**EXCERPT TO READ**
Are there still symbols that crash iPhone in 2024? Apple patches the known ones, but new rendering bugs do pop up occasionally. The most recent widespread one was in 2023 with certain emoji sequences. Your best bet is keeping iOS updated, since most of these get fixed within a patch or two.
Why do glitch symbols work on Discord? Discord's text renderer allows combining characters and doesn't strip invisible Unicode characters, which means things like Zalgo text and blank messages using Hangul filler actually go through. It's not a bug exactly, more of a deliberate design choice that has some side effects.
Can characters that break Instagram actually get my account banned? Using known crash-causing characters in messages or comments probably won't get you banned directly, but it could get you reported, and repeatedly sending content that crashes other users' apps could trigger spam detection. Invisible character tricks in bios are generally low-risk but can cause unexpected formatting issues.
What is the text bomb Unicode meme about? It started as a prank culture thing where people would share character strings that crashed specific apps or phones, usually on 4chan and Reddit. It evolved into more of an internet curiosity and aesthetic thing, with Zalgo text and glitchy Unicode becoming part of certain online aesthetics like glitchcore and dark web-adjacent vibes on Pinterest and Tumblr.

**EXERCISE DETAILS**
Copy the Unicode glitch-character FAQ word for word from "Why do glitch" to "some side effects.".

**DATA LISTING**

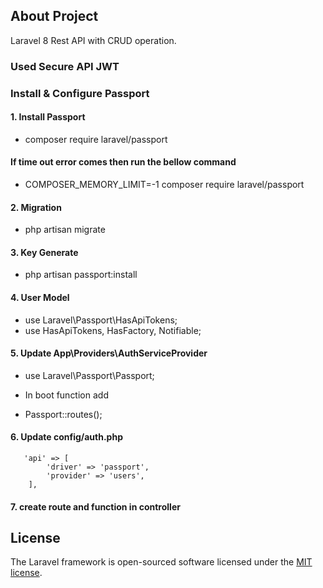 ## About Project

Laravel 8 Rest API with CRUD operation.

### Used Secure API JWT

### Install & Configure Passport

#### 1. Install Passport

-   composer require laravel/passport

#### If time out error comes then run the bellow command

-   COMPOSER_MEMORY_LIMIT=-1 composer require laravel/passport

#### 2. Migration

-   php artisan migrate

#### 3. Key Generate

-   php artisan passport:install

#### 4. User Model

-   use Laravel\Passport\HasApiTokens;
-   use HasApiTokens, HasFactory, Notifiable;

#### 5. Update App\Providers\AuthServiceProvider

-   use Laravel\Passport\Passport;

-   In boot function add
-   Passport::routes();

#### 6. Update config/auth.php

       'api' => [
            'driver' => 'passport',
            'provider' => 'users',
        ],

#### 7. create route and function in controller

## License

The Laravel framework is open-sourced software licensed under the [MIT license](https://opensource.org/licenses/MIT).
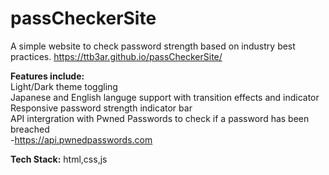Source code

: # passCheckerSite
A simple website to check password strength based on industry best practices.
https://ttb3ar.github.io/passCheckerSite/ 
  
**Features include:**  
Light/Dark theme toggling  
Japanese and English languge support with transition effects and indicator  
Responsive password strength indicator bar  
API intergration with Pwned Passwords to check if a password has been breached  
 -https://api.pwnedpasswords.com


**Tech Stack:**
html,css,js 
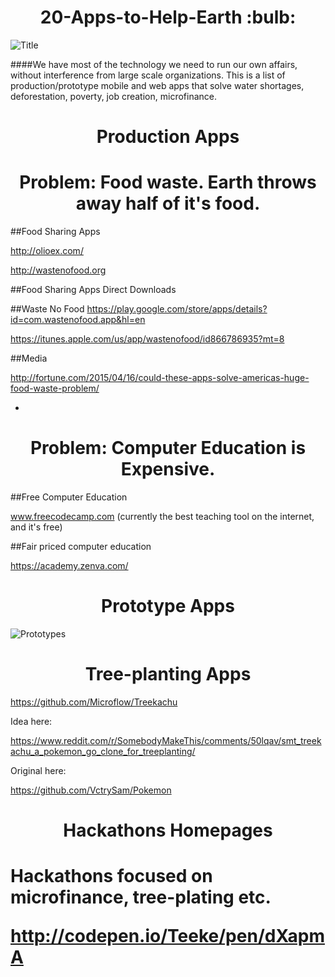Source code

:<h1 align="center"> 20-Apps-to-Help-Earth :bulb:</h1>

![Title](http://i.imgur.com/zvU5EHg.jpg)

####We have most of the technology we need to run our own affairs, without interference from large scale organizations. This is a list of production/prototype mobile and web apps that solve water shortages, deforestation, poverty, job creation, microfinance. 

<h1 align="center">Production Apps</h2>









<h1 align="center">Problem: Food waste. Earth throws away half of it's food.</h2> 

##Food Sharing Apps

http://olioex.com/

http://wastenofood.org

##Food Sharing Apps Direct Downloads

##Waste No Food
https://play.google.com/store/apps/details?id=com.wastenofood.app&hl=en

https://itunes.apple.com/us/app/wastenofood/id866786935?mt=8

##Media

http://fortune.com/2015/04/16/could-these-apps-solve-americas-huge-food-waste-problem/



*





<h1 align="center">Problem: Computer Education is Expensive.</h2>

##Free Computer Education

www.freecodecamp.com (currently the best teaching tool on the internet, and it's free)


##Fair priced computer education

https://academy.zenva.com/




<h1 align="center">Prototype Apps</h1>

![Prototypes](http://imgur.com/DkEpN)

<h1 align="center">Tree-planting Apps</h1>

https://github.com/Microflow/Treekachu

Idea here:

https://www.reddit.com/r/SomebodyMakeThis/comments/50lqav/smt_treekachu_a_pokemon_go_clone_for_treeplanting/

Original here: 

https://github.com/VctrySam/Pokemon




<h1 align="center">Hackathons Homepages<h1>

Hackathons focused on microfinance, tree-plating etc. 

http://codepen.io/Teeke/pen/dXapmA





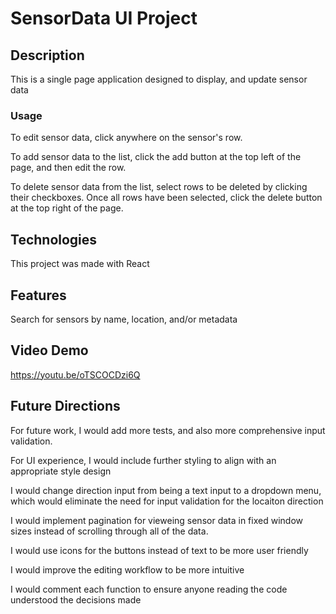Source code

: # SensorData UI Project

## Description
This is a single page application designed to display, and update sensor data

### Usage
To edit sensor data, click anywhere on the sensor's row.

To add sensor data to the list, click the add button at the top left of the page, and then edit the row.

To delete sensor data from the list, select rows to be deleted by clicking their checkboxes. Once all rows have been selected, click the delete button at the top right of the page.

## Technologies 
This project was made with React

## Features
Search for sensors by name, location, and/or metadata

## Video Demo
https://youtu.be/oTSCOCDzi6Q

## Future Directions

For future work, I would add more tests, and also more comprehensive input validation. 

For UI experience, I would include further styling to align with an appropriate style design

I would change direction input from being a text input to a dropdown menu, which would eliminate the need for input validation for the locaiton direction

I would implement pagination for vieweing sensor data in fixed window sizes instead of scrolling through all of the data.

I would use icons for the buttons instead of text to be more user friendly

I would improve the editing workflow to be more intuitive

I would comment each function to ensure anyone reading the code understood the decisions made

...

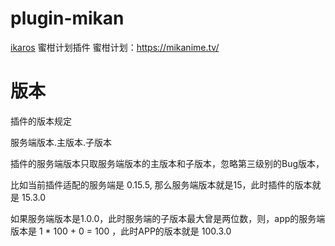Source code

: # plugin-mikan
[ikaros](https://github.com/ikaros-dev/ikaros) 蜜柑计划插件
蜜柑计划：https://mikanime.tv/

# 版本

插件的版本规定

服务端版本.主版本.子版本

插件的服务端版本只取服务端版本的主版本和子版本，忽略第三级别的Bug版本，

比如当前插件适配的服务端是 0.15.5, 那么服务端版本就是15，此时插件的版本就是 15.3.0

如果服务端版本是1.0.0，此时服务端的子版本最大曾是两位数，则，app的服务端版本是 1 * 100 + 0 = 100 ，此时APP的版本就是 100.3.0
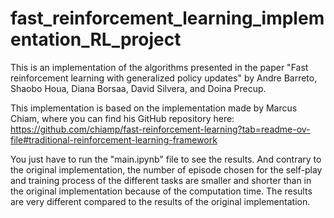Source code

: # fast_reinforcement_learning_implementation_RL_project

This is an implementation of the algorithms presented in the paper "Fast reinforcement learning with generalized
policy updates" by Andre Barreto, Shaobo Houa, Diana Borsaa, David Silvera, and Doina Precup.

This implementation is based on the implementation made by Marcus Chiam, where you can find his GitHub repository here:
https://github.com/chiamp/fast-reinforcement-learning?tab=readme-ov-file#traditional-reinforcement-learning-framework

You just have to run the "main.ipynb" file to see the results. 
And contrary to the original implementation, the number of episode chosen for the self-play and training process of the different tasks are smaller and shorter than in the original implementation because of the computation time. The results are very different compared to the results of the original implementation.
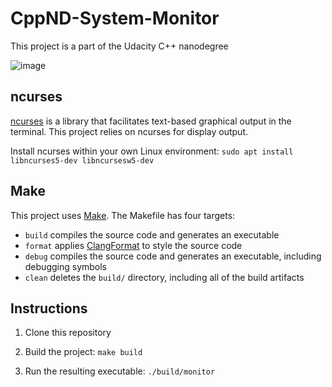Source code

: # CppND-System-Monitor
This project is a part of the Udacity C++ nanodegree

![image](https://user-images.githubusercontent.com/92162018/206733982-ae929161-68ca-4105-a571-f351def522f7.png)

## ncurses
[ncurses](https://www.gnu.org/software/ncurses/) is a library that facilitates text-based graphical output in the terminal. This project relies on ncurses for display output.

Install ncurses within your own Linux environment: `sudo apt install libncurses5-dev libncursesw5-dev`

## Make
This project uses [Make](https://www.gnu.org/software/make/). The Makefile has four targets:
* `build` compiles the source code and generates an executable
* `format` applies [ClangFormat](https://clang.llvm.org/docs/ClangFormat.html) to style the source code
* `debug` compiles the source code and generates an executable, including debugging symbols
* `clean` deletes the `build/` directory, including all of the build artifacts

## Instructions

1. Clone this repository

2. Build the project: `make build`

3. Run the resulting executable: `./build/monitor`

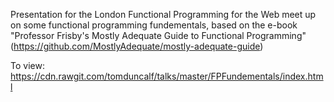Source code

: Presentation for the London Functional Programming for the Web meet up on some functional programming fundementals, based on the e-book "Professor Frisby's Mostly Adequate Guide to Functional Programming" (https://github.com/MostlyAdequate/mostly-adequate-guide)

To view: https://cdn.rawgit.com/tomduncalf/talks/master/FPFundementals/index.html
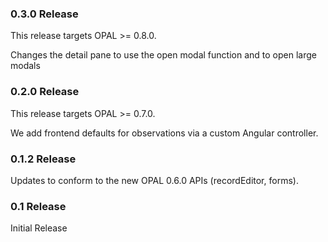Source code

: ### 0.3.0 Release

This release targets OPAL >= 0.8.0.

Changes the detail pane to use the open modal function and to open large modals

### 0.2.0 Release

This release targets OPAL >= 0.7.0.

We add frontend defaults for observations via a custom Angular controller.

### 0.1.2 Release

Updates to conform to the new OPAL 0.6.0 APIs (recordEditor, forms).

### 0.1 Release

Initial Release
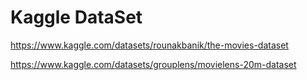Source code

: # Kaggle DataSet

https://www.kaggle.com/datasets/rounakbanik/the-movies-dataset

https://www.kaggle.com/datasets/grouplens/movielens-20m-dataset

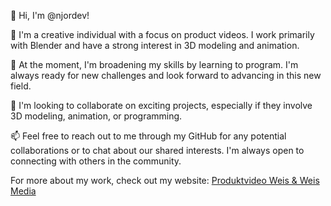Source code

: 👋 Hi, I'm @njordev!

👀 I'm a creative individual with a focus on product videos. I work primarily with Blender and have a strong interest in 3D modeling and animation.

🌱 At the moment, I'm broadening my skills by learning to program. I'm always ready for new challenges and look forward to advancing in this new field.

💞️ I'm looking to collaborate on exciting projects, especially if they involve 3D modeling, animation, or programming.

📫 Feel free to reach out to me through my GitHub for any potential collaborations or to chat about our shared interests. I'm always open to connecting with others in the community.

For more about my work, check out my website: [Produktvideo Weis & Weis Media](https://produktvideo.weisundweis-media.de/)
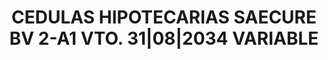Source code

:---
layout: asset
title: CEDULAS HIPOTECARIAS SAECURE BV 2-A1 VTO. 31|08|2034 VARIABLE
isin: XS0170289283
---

--

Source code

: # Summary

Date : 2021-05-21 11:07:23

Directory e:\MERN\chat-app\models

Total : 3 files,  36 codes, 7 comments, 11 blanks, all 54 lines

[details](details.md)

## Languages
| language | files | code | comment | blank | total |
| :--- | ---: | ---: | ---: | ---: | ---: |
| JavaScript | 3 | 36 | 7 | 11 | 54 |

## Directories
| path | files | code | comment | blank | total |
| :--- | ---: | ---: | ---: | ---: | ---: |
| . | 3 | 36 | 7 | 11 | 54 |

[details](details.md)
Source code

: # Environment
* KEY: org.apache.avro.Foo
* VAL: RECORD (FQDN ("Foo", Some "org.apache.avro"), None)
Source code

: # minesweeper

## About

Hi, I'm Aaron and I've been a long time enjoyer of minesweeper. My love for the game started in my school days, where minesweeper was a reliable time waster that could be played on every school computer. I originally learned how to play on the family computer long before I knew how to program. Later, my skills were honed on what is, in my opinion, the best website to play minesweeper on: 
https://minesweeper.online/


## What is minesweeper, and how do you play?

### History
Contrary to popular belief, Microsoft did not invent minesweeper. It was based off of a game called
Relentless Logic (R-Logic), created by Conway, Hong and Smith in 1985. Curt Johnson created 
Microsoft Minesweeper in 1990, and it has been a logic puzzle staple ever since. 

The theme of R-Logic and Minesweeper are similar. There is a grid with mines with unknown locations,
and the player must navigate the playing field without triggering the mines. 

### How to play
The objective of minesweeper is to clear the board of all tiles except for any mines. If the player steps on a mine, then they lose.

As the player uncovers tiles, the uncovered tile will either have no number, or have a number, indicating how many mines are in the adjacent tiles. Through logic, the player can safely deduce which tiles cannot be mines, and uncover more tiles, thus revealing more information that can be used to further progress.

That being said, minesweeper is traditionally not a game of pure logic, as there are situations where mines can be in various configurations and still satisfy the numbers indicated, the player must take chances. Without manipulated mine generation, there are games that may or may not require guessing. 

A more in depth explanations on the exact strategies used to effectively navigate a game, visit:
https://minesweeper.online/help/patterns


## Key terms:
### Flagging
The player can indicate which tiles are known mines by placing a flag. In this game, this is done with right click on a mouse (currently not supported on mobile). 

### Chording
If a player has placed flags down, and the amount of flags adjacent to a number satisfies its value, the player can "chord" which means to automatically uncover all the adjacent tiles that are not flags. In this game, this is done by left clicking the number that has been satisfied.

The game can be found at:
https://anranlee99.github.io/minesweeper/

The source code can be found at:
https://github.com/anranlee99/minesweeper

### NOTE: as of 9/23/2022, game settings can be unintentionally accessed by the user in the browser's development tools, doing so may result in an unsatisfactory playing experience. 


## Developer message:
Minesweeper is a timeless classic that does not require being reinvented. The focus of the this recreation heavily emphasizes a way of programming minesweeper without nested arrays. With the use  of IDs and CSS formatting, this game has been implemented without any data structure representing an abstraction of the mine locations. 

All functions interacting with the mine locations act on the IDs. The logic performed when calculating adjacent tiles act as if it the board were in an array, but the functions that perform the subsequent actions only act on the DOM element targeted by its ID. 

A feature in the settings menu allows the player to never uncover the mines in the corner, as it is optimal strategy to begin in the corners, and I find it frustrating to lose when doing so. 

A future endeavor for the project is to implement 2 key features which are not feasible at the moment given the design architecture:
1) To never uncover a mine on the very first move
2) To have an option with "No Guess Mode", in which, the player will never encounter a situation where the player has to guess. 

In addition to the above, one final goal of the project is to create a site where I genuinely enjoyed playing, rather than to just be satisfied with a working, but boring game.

**RESPONSE AREA**
Why do glitch symbols work on Discord? Discord's text renderer allows combining characters and doesn't strip invisible Unicode characters, which means things like Zalgo text and blank messages using Hangul filler actually go through. It's not a bug exactly, more of a deliberate design choice that has some side effects.